### WRITTEN PROBLEM
Continue the news briefing on inequality and poverty in Africa, beginning after its final sentence.

======== DOCUMENT TEXT ========

The World Today for May 10, 2017


Clearing the Path

For decades, world leaders have launched many high-powered development and philanthropic initiatives in Africa.

Seven years ago, for example, the European Union kicked off its Millennium Development Goal Initiative to help African nations reach United Nations-adopted development goals like wiping out poverty.

The EU poured more than 1 billion euros – almost $1.1 billion at today’s foreign exchange rates – into eradicating problems like child malnutrition and food insecurity in impoverished countries like Mozambique and Rwanda.

But despite these massive expenditures – and the high levels of economic growth many African nations have seen in past decades – their benefits have so far failed to trickle down to millions of ordinary Africans.

That’s because the biggest gains from these decades of growth have pooled around the continent’s small but wealthy elites, according to a recent report by British aid group Oxfam.

This crushing inequality is in turn fuelling levels of poverty in Africa that are far higher than previously thought, wrote the Washington Post.

======== SUPPLIED MATERIAL ========

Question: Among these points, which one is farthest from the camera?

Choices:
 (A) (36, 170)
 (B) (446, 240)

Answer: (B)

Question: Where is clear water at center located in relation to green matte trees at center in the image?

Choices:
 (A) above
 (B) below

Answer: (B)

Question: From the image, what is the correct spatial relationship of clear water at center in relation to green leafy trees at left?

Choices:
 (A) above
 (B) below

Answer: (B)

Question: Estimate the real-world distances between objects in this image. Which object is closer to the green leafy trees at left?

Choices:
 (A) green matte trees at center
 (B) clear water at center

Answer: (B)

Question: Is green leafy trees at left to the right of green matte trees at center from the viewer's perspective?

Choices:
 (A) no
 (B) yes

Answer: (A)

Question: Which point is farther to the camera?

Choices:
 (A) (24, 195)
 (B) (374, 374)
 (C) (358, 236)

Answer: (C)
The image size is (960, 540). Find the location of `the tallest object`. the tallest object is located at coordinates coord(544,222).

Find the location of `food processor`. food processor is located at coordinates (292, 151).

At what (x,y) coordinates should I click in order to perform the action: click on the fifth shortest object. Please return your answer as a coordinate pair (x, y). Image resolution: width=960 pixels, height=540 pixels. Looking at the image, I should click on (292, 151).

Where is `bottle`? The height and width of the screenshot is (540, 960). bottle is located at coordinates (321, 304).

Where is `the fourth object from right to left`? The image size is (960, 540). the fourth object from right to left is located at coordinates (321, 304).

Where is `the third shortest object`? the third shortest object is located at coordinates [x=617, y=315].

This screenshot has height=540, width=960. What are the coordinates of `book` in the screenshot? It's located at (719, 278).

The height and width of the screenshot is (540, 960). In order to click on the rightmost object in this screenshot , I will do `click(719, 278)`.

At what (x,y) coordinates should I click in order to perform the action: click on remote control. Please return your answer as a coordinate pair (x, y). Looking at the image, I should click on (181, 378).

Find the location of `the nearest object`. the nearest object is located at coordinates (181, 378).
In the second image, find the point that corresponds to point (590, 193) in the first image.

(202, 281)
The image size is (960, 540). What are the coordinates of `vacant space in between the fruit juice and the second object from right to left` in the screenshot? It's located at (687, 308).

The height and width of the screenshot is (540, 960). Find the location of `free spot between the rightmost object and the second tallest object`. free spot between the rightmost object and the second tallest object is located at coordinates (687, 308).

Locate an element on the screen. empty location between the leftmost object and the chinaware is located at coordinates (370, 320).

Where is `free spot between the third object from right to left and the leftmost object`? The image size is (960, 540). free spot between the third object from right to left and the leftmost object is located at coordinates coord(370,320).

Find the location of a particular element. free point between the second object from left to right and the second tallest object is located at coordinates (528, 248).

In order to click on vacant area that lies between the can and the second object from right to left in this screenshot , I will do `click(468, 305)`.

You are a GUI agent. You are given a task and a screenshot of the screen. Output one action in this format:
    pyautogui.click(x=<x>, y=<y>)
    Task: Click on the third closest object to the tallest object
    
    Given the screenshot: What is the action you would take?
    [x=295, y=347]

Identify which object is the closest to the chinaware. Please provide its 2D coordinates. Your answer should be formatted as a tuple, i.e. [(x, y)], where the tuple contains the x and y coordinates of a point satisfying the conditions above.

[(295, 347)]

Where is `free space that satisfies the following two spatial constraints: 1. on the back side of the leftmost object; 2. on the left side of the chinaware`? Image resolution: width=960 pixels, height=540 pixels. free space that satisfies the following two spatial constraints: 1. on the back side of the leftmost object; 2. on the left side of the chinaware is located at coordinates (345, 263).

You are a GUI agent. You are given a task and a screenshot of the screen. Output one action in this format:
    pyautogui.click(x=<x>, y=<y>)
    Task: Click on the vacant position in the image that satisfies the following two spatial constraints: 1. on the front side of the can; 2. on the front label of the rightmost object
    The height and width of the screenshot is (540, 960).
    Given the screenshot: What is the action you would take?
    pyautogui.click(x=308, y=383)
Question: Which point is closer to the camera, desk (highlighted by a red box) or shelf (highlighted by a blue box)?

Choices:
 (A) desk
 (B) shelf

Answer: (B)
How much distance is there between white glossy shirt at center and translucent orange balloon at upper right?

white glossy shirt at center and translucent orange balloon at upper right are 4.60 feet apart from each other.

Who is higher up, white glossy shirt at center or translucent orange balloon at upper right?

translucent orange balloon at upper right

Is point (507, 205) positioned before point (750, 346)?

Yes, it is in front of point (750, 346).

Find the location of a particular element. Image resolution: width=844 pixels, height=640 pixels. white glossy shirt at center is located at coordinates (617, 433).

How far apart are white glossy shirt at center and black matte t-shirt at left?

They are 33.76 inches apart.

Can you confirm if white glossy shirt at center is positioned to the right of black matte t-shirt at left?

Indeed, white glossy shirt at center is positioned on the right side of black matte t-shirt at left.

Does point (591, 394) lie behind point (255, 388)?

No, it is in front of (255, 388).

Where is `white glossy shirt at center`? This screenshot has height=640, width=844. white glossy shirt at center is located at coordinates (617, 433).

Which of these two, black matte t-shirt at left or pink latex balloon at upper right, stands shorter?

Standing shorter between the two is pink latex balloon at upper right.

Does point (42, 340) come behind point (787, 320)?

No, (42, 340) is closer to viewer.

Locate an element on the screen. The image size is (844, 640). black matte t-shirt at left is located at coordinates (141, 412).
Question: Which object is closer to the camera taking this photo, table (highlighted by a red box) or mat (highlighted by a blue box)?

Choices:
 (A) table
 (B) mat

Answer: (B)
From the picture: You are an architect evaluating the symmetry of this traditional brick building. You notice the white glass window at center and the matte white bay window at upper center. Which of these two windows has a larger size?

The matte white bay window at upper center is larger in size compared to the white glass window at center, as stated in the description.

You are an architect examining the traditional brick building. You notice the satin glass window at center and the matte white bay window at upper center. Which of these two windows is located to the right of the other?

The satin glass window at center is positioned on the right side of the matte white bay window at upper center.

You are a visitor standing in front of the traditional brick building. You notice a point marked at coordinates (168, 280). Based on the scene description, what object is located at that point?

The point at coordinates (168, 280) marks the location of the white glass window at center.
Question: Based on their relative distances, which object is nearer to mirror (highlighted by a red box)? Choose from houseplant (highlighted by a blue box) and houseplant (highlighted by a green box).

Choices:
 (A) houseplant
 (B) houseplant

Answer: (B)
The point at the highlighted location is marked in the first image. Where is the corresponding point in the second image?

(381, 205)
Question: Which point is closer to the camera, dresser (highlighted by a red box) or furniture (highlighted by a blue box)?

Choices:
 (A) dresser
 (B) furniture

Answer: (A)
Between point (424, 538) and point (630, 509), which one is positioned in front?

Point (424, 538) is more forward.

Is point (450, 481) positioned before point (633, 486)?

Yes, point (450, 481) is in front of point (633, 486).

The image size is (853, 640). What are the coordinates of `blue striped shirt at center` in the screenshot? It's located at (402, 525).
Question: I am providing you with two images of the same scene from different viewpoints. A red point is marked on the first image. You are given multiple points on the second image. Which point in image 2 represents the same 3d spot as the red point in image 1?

========

### WRITTEN ANSWER
Unfortunately, inequality is also growing. Oxfam estimates up to 350 million Africans are at risk of falling into extreme poverty within the next 15 years.

In that vein, the International Monetary Fund concluded on Tuesday that Africa’s economy this year will “barely keep pace” with population growth. Declining commodity prices were one factor in the sluggishness. But “poor policies and rising public debt” were also to blame, the IMF said.

These imbalances – and the dangers they pose to African societies – were heatedly discussed at the World Economic Forum in Durban, South Africa last week. But WEF participants were at odds over what to do next.

Some, like Germany’s powerful Finance Minister Wolfgang Schäuble, have said the solution could be found in more investment from Germany and other Western nations in Africa’s infrastructure.

But others urged Africa to move past Western policies that have increased the continent’s inequality and called on the continent to chart its own path.

“[Inequality] will become a major drag on economic growth,” WEF co-chair Winnie Byanyima told the Associated Press. “Africa should stop imitating the failing policies of Europe and America and develop a new economic model that works for all Africans.”

Also worrying is the prospect that one of the continent’s long-standing sources of growth – trade with China and the import of low-priced Chinese goods – is at risk of drying up as prices rise.

Hundreds of businesses have sprung up in Africa that cater almost exclusively to the trade of Chinese goods on the continent, wrote Quartz.

Their existence would be at risk if these trade flows were to wind down.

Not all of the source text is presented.